> _À FAIRE_: Renvoie à l'identique chaque ligne des données ci-dessous, sans en omettre aucune.

> _DONNÉES FOURNIES_:
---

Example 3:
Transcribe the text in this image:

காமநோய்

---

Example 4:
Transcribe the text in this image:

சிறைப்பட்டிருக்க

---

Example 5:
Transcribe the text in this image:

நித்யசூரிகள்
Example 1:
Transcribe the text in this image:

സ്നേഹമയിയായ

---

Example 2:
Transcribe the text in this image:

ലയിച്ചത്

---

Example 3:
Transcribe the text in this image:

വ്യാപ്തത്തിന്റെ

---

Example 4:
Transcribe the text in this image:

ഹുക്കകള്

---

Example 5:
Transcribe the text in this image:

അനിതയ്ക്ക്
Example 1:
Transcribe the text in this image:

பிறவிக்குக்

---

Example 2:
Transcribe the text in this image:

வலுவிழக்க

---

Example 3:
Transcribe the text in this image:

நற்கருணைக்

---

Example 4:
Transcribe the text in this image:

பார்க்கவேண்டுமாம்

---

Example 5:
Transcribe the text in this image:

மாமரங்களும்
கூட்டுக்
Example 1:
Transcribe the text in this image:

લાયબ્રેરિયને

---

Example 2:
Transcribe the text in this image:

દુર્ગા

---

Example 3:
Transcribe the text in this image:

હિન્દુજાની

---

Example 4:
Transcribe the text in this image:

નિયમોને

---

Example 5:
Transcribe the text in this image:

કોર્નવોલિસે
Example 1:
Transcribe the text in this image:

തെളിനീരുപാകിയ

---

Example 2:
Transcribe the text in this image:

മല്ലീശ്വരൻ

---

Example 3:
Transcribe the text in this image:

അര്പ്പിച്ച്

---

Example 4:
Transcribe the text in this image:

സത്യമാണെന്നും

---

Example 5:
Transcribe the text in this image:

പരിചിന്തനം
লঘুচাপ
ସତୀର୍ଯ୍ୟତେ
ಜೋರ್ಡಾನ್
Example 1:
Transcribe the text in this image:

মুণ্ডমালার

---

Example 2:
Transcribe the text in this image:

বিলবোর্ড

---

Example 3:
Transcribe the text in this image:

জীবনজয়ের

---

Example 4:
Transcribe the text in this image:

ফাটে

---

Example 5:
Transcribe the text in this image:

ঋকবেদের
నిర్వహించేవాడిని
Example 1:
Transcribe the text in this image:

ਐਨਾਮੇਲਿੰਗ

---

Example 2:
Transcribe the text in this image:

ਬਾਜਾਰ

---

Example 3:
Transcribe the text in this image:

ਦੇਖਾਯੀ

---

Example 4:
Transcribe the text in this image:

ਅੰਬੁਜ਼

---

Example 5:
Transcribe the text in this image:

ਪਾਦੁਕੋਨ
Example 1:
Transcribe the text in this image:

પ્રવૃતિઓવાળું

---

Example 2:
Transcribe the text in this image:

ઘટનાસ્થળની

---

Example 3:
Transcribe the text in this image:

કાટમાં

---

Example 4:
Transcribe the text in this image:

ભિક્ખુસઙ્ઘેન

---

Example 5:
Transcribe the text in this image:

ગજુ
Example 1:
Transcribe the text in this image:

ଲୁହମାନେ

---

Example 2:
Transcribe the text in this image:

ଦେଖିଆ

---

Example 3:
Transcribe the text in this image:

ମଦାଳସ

> _RÉSULTAT CI-DESSOUS_:
---

Example 3:
Transcribe the text in this image:

காமநோய்

---

Example 4:
Transcribe the text in this image:

சிறைப்பட்டிருக்க

---

Example 5:
Transcribe the text in this image:

நித்யசூரிகள்
Example 1:
Transcribe the text in this image:

സ്നേഹമയിയായ

---

Example 2:
Transcribe the text in this image:

ലയിച്ചത്

---

Example 3:
Transcribe the text in this image:

വ്യാപ്തത്തിന്റെ

---

Example 4:
Transcribe the text in this image:

ഹുക്കകള്

---

Example 5:
Transcribe the text in this image:

അനിതയ്ക്ക്
Example 1:
Transcribe the text in this image:

பிறவிக்குக்

---

Example 2:
Transcribe the text in this image:

வலுவிழக்க

---

Example 3:
Transcribe the text in this image:

நற்கருணைக்

---

Example 4:
Transcribe the text in this image:

பார்க்கவேண்டுமாம்

---

Example 5:
Transcribe the text in this image:

மாமரங்களும்
கூட்டுக்
Example 1:
Transcribe the text in this image:

લાયબ્રેરિયને

---

Example 2:
Transcribe the text in this image:

દુર્ગા

---

Example 3:
Transcribe the text in this image:

હિન્દુજાની

---

Example 4:
Transcribe the text in this image:

નિયમોને

---

Example 5:
Transcribe the text in this image:

કોર્નવોલિસે
Example 1:
Transcribe the text in this image:

തെളിനീരുപാകിയ

---

Example 2:
Transcribe the text in this image:

മല്ലീശ്വരൻ

---

Example 3:
Transcribe the text in this image:

അര്പ്പിച്ച്

---

Example 4:
Transcribe the text in this image:

സത്യമാണെന്നും

---

Example 5:
Transcribe the text in this image:

പരിചിന്തനം
লঘুচাপ
ସତୀର୍ଯ୍ୟତେ
ಜೋರ್ಡಾನ್
Example 1:
Transcribe the text in this image:

মুণ্ডমালার

---

Example 2:
Transcribe the text in this image:

বিলবোর্ড

---

Example 3:
Transcribe the text in this image:

জীবনজয়ের

---

Example 4:
Transcribe the text in this image:

ফাটে

---

Example 5:
Transcribe the text in this image:

ঋকবেদের
నిర్వహించేవాడిని
Example 1:
Transcribe the text in this image:

ਐਨਾਮੇਲਿੰਗ

---

Example 2:
Transcribe the text in this image:

ਬਾਜਾਰ

---

Example 3:
Transcribe the text in this image:

ਦੇਖਾਯੀ

---

Example 4:
Transcribe the text in this image:

ਅੰਬੁਜ਼

---

Example 5:
Transcribe the text in this image:

ਪਾਦੁਕੋਨ
Example 1:
Transcribe the text in this image:

પ્રવૃતિઓવાળું

---

Example 2:
Transcribe the text in this image:

ઘટનાસ્થળની

---

Example 3:
Transcribe the text in this image:

કાટમાં

---

Example 4:
Transcribe the text in this image:

ભિક્ખુસઙ્ઘેન

---

Example 5:
Transcribe the text in this image:

ગજુ
Example 1:
Transcribe the text in this image:

ଲୁହମାନେ

---

Example 2:
Transcribe the text in this image:

ଦେଖିଆ

---

Example 3:
Transcribe the text in this image:

ମଦାଳସ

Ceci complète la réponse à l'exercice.